Como discorre Denise Alvarez, ao prefaciar a obra, a partir do quinto capítulo, e prosseguindo até o nono e último, são relatadas as experiências de operacionalização dos dispositivos colocados em ação para trabalhar as questões definidas no projeto e que seguem temas pré-escolhidos (saúde, trabalho, etnia, gênero, readaptação e gestão). Ou seja, proporciona-se o contato com o que foi a interlocução entre pesquisadores e docentes das escolas públicas do município da Serra (ES), visando a preparação dos trabalhadores para uma pesquisa de campo nas escolas. As idéias, que depois se configuraram nesse projeto, nasceram em 2004, da discussão das condições de saúde e trabalho com professores e professoras das redes estadual e municipais de Vitória, Cariacica, Serra e Viana.

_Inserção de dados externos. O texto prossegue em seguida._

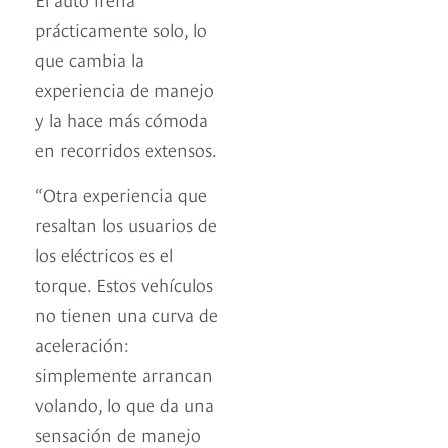
prácticamente solo, lo
que cambia la
experiencia de manejo
y la hace más cómoda
en recorridos extensos.
“Otra experiencia que
resaltan los usuarios de
los eléctricos es el
torque. Estos vehículos
no tienen una curva de
aceleración:
simplemente arrancan
volando, lo que da una
sensación de manejo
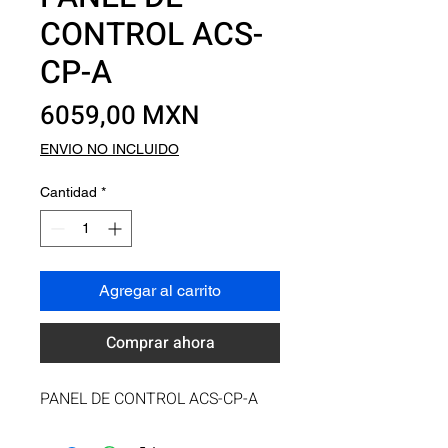
CONTROL ACS-
CP-A
Precio
6059,00 MXN
ENVIO NO INCLUIDO
Cantidad
*
Agregar al carrito
Comprar ahora
PANEL DE CONTROL ACS-CP-A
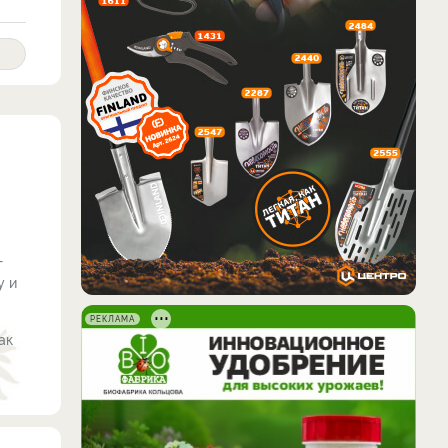
т
у и
РЕКЛАМА
ак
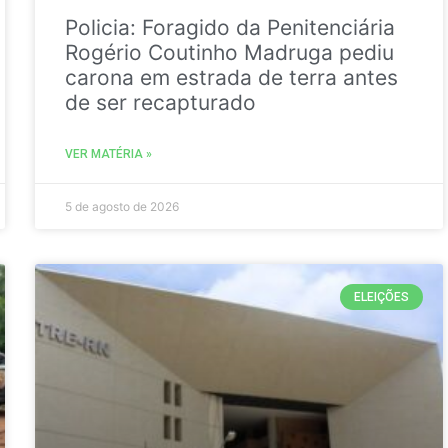
Policia: Foragido da Penitenciária
Rogério Coutinho Madruga pediu
carona em estrada de terra antes
de ser recapturado
VER MATÉRIA »
5 de agosto de 2026
ELEIÇÕES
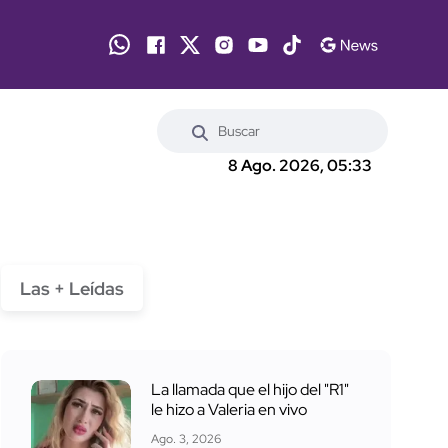
8 Ago. 2026, 05:33
Las + Leídas
La llamada que el hijo del "R1"
le hizo a Valeria en vivo
Ago. 3, 2026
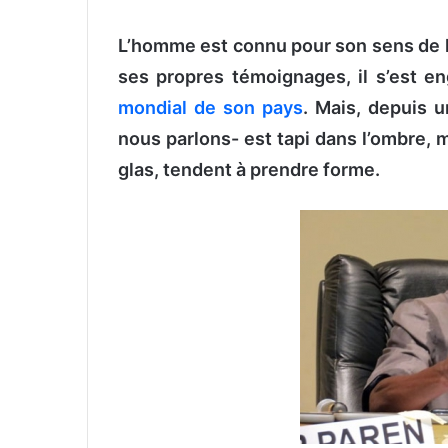
v
L’homme est connu pour son sens de l’
o
y
ses propres témoignages, il s’est e
e
mondial de son pays
. Mais, depuis 
r
nous parlons- est tapi dans l’ombre,
u
n
glas, tendent à prendre forme.
c
o
u
r
r
i
e
l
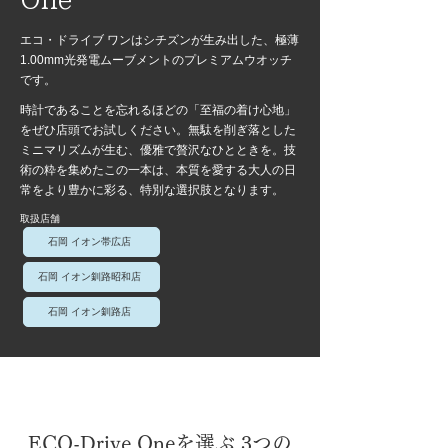
One
エコ・ドライブ ワンはシチズンが生み出した、極薄
1.00mm光発電ムーブメントのプレミアムウオッチ
です。
時計であることを忘れるほどの「至福の着け心地」
をぜひ店頭でお試しください。無駄を削ぎ落とした
ミニマリズムが生む、優雅で贅沢なひとときを。技
術の粋を集めたこの一本は、本質を愛する大人の日
常をより豊かに彩る、特別な選択肢となります。
取扱店舗
石岡 イオン帯広店
石岡 イオン釧路昭和店
石岡 イオン釧路店
ECO-Drive Oneを選ぶ 3つの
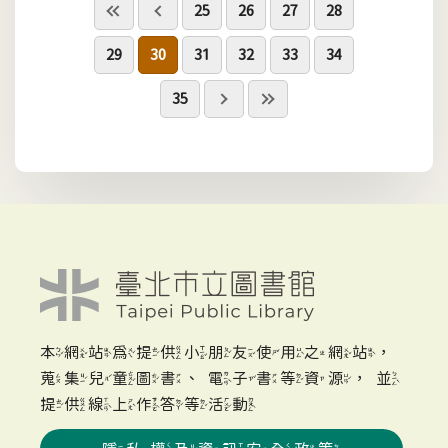
25
26
27
28
29
30
31
32
33
34
35
本網站為提供小朋友使用之網站，
蒐集兒童圖書、電子書等資源，並
提供線上作答等活動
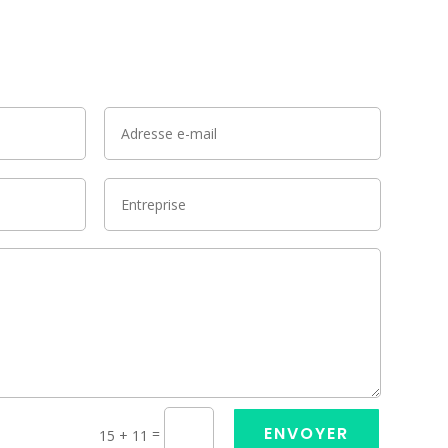
ENVOYER
=
15 + 11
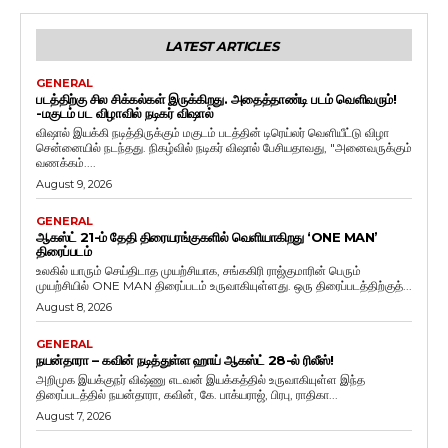
LATEST ARTICLES
GENERAL
படத்திற்கு சில சிக்கல்கள் இருக்கிறது. அதைத்தாண்டி படம் வெளிவரும்!
-மகுடம் பட விழாவில் நடிகர் விஷால்
விஷால் இயக்கி நடித்திருக்கும் மகுடம் படத்தின் டிரெய்லர் வெளியீட்டு விழா
சென்னையில் நடந்தது. நிகழ்வில் நடிகர் விஷால் பேசியதாவது, "அனைவருக்கும்
வணக்கம்....
August 9, 2026
GENERAL
ஆகஸ்ட் 21-ம் தேதி திரையரங்குகளில் வெளியாகிறது ‘ONE MAN’
திரைப்படம்
உலகில் யாரும் செய்திடாத முயற்சியாக, சங்ககிரி ராஜ்குமாரின் பெரும்
முயற்சியில் ONE MAN திரைப்படம் உருவாகியுள்ளது. ஒரு திரைப்படத்திற்குத்...
August 8, 2026
GENERAL
நயன்தாரா – கவின் நடித்துள்ள ஹாய் ஆகஸ்ட் 28-ல் ரிலீஸ்!
அறிமுக இயக்குநர் விஷ்ணு எடவன் இயக்கத்தில் உருவாகியுள்ள இந்த
திரைப்படத்தில் நயன்தாரா, கவின், கே. பாக்யராஜ், பிரபு, ராதிகா...
August 7, 2026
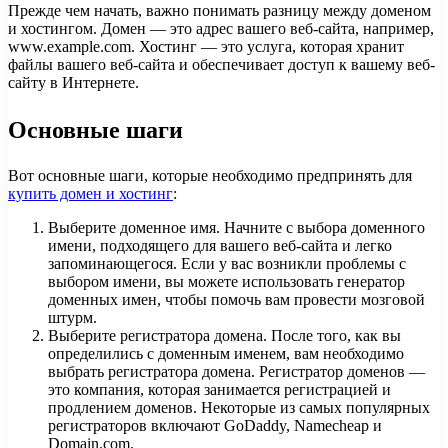
Прежде чем начать, важно понимать разницу между доменом
и хостингом. Домен — это адрес вашего веб-сайта, например,
www.example.com. Хостинг — это услуга, которая хранит
файлы вашего веб-сайта и обеспечивает доступ к вашему веб-
сайту в Интернете.
Основные шаги
Вот основные шаги, которые необходимо предпринять для
купить домен и хостинг
:
Выберите доменное имя. Начните с выбора доменного
имени, подходящего для вашего веб-сайта и легко
запоминающегося. Если у вас возникли проблемы с
выбором имени, вы можете использовать генератор
доменных имен, чтобы помочь вам провести мозговой
штурм.
Выберите регистратора домена. После того, как вы
определились с доменным именем, вам необходимо
выбрать регистратора домена. Регистратор доменов —
это компания, которая занимается регистрацией и
продлением доменов. Некоторые из самых популярных
регистраторов включают GoDaddy, Namecheap и
Domain.com.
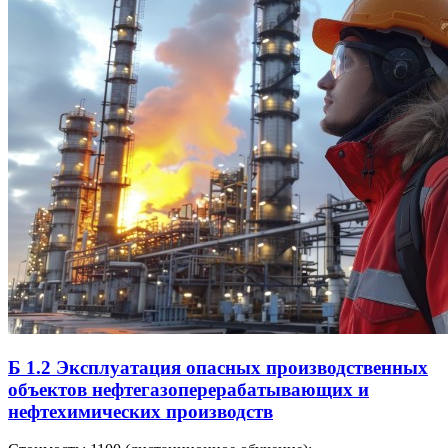
Б 1.2 Эксплуатация опасных производственных
объектов нефтегазоперерабатывающих и
нефтехимических производств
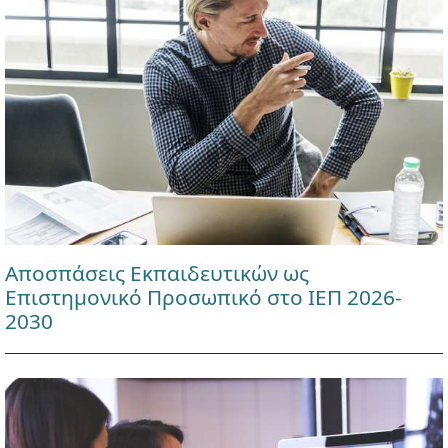
Αποσπάσεις Εκπαιδευτικών ως
Επιστημονικό Προσωπικό στο ΙΕΠ 2026-
2030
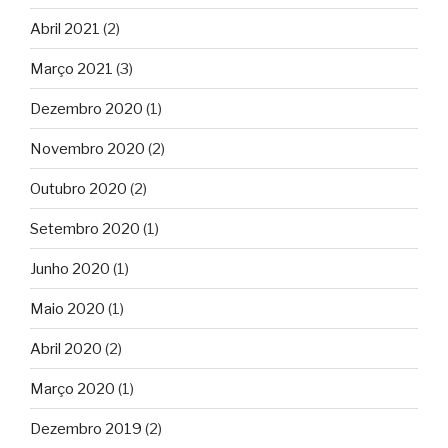
Abril 2021
(2)
Março 2021
(3)
Dezembro 2020
(1)
Novembro 2020
(2)
Outubro 2020
(2)
Setembro 2020
(1)
Junho 2020
(1)
Maio 2020
(1)
Abril 2020
(2)
Março 2020
(1)
Dezembro 2019
(2)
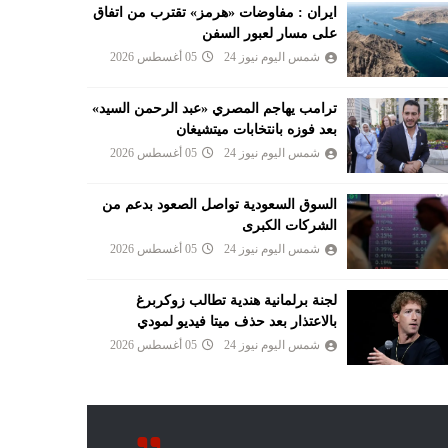
ايران : مفاوضات «هرمز» تقترب من اتفاق
على مسار لعبور السفن
شمس اليوم نيوز 24
05 أغسطس 2026
ترامب يهاجم المصري «عبد الرحمن السيد»
بعد فوزه بانتخابات ميتشيغان
شمس اليوم نيوز 24
05 أغسطس 2026
السوق السعودية تواصل الصعود بدعم من
الشركات الكبرى
شمس اليوم نيوز 24
05 أغسطس 2026
لجنة برلمانية هندية تطالب زوكربرغ
بالاعتذار بعد حذف ميتا فيديو لمودي
شمس اليوم نيوز 24
05 أغسطس 2026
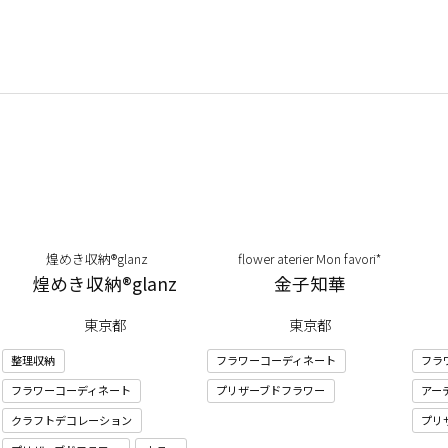
煌めき収納®glanz
flower aterier Mon favori*
煌めき収納®glanz
金子知華
東京都
東京都
整理収納
フラワーコーディネート
フラ
フラワーコーディネート
プリザーブドフラワー
アー
クラフトデコレーション
プリ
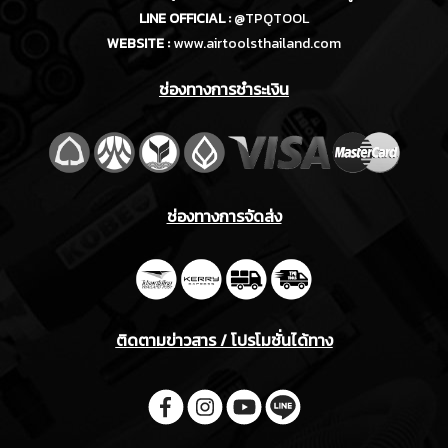
LINE OFFICIAL :
@TPQTOOL
WEBSITE :
www.airtoolsthailand.com
ช่องทางการชำระเงิน
ช่องทางการจัดส่ง
ติดตามข่าวสาร / โปรโมชั่นได้ทาง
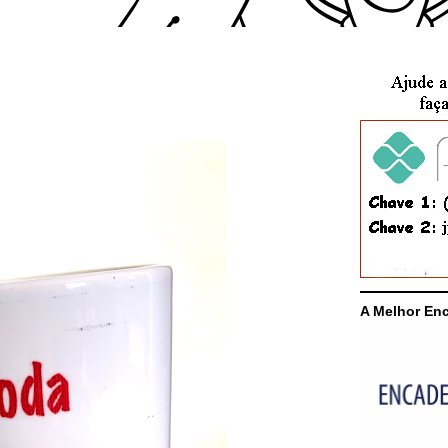
A Melhor En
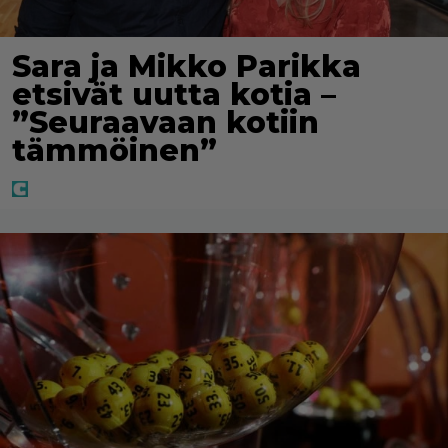
Sara ja Mikko Parikka
etsivät uutta kotia –
”Seuraavaan kotiin
tämmöinen”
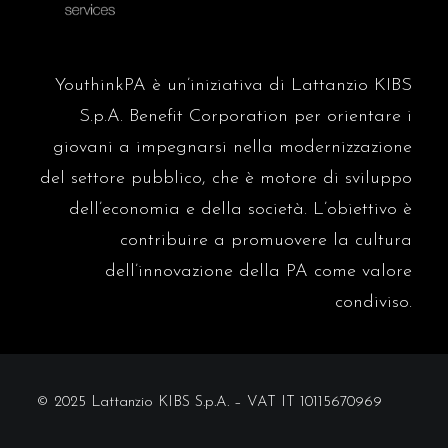
antonionaddeo.blog
Leadership, contratti e
formazione: l’armonia che può
ridisegnare la Pubblica
sabato 3 gennaio
YouthinkPA è un’iniziativa di Lattanzio KIBS
Amministrazione
S.p.A. Benefit Corporation per orientare i
Sole 24
Manovra, è arrivato
giovani a impegnarsi nella modernizzazione
l’emendamento del governo:
dalle imprese al Pnrr
del settore pubblico, che è motore di sviluppo
martedì 16 dicembre
dell’economia e della società.
L’obiettivo è
antonionaddeo.blog
contribuire a promuovere la cultura
Oltre la presenza: come i CCNL
guidano i dirigenti verso una PA
dell’innovazione della PA come valore
più flessibile
venerdì 5 dicembre
condiviso.
Sole 24
Istat: a ottobre +75mila
occupati rispetto a settembre.
Tasso di disoccupazione cala al
martedì 2 dicembre
6%
© 2025 Lattanzio KIBS S.p.A. – VAT IT 10115670969
antonionaddeo.blog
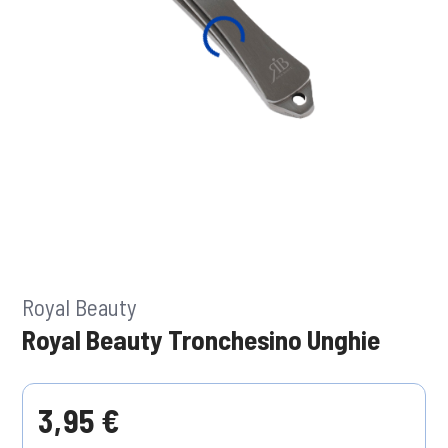
Royal Beauty
Royal Beauty Tronchesino Unghie
3,95 €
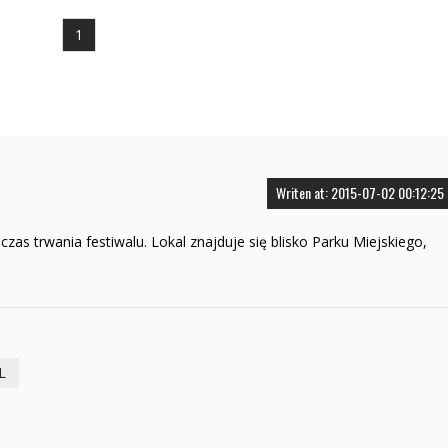
1
Writen at: 2015-07-02 00:12:25
s trwania festiwalu. Lokal znajduje się blisko Parku Miejskiego,
L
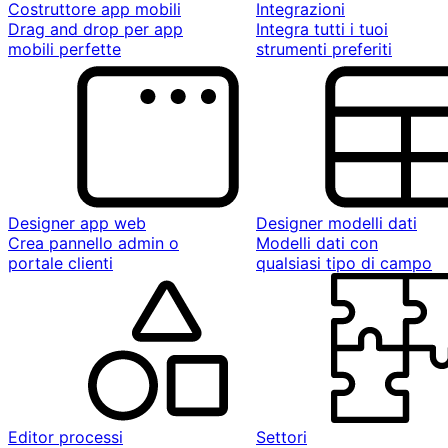
Costruttore app mobili
Integrazioni
Drag and drop per app
Integra tutti i tuoi
mobili perfette
strumenti preferiti
Designer app web
Designer modelli dati
Crea pannello admin o
Modelli dati con
portale clienti
qualsiasi tipo di campo
Editor processi
Settori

Nos anos 2005 e 2006, os encontros com os docentes da Serra, produziram, então, os seguintes temas narrados no livro:
– formas de adoecimento de professores; abordagens metodológicas para colocar em análise o trabalho sob o ponto de vista da atividade;
– construção de modos coletivos de funcionamento de pesquisadores e trabalhadores em prol da análise da processualidade do trabalho, voltando-se, especificamente, para as prescrições e singularizações presentes no trabalho docente;
– os usos e os saberes produtores de saúde e da gestão do trabalho docente;
– o trabalho docente, gênero e saúde dos professores;
– as diferenças étnico-raciais como dispositivo de produção de saúde nas escolas;
– readaptação profissional em educação.
Não podemos negar os diversos vetores presentes no cotidiano escolar que levam ao adoecimento, entre os quais se encontram as políticas educacionais e o modo de organização do trabalho docente. Entretanto, evidencia-se que o prazer e o sofrimento fazem parte da vida, o que implica a experimentação de angústia, sofrimento e prazer. Desse modo, a saúde seria algo a ser conquistado dia após dia. Esses são os desafios que desejamos lançar.
Dulcinea Rosemberg
é professora do Departamento de Ciências da Informação da Universidade Federal do Espírito Santo (Ufes) e pesquisadora do Núcleo de Estudos e Pesquisa em Subjetividade e Política do Departamento de Psicologia da Universidade Federal do Espírito Santo.
dsrosemberg@globo.com
Maria Elizabeth Barros de Barros
é Pós-doutora em Saúde Pública (ENSP), professora do Programa de Pós-Graduação em Psicologia Institucional do Centro de Ciências Humanas e Naturais da Universidade Federal do Espírito Santo e coordenadora do Núcleo de Estudos e Pesquisas em Subjetividade e Políticas do Departamento de Psicologia da Universidade Federal do Espírito Santo.